フーケ、ジョルジュ【ジュエラー/メゾン】

Fouquet, Georges

ジョルジュ・フーケ(1862-1957)は、1891年に父親アルフォンス(1828-1911)がパリのアヴェニュ・ド・ロペラ35番地に創立したジュエリー・メゾンに加わり、1895年のアルフォンスの引退に伴って経営を引継ぐ。アルフォンスがネオ・ルネサンスや空想的な動物のテーマを好んだのに対して、ジョルジュはルネ・ラリックの作品を手本としてそれに倣い、たちまちにして宝石の価値よりも芸術性に重点を置く代表的なアール・ヌーヴォーのジュエラーとして名を成した。

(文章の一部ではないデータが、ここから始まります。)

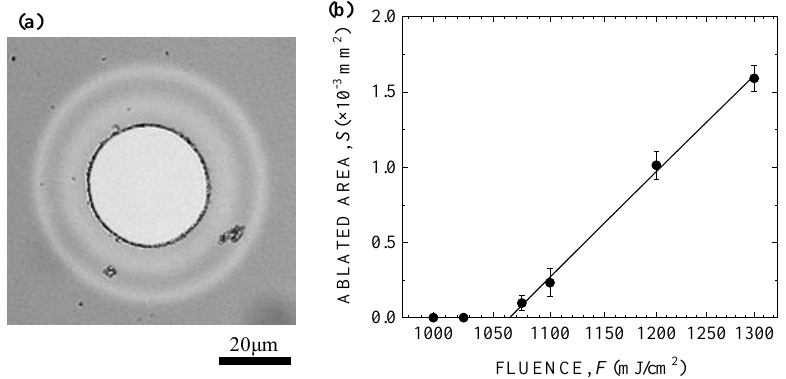
Figure 3. ( a ) Optical microscope image of the silicon suboxide film irradiated with a single fs pulse at F = 1200 mJ/cm 2 , and ( b ) single-shot fs laser ablated area S plotted as a function of the laser fluence F .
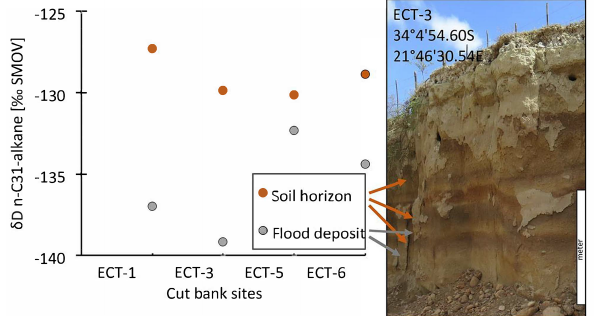
(d)(c)(b)(a) Figure 5. Variations in δ D of the n -C 31 -alkane (‰ VSMOW) in the distinct horizons of paleoflood vs. soil formation horizons. Gouritz River tributary cut bank at sample location ECT-3 is depicted as an example illustrating these alternating (e)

数々の国際的な賞を獲得した後の1902年頃、リュ・ロワイヤル6番地に移転するが、そのアルフォンス・ミュシャの設計による新店舗はアール・ヌーヴォー・スタイルの典型として評判を得、現在はパリ市立ミュゼ・カルナヴァルに収蔵されている。さらにミュシャは、1895年から1905年にかけてフーケが製作したジュエリーの多くをデザインし、その中には有名なサラ・ベルナールのためのジュエリーも含まれた。ジョルジュのすべてのジュエリーはアール・ヌーヴォーの精神と一致しており、自然からインスピレーションを汲みエナメルと色のある宝石で表現したものだが、ルネ・ラリックのものよりもよりシンメトリカルでまた想像力にはやや欠けるきらいがあった。常に光の効果を探求した彼はエナメルの他オパールも多用するが、最も好んだ宝石から「アクアマリンの父」と呼ばれた。1925年のパリ万国博覧会では準備段階から重要な役割を担い宝石部門の責任者を務めたが、その頃から作風はアール・デコ・スタイルへと移行する。これを担った息子のジャン(1899-1994)はアーティスト・ジュエラーとして自立し、メゾンの経営には加わらなかったが、1925年から1931年までメゾン向けにジュエリーを製作。しかしメゾンは1929年の経済恐慌を受けて財政破綻に瀕し、1930年代に閉店した。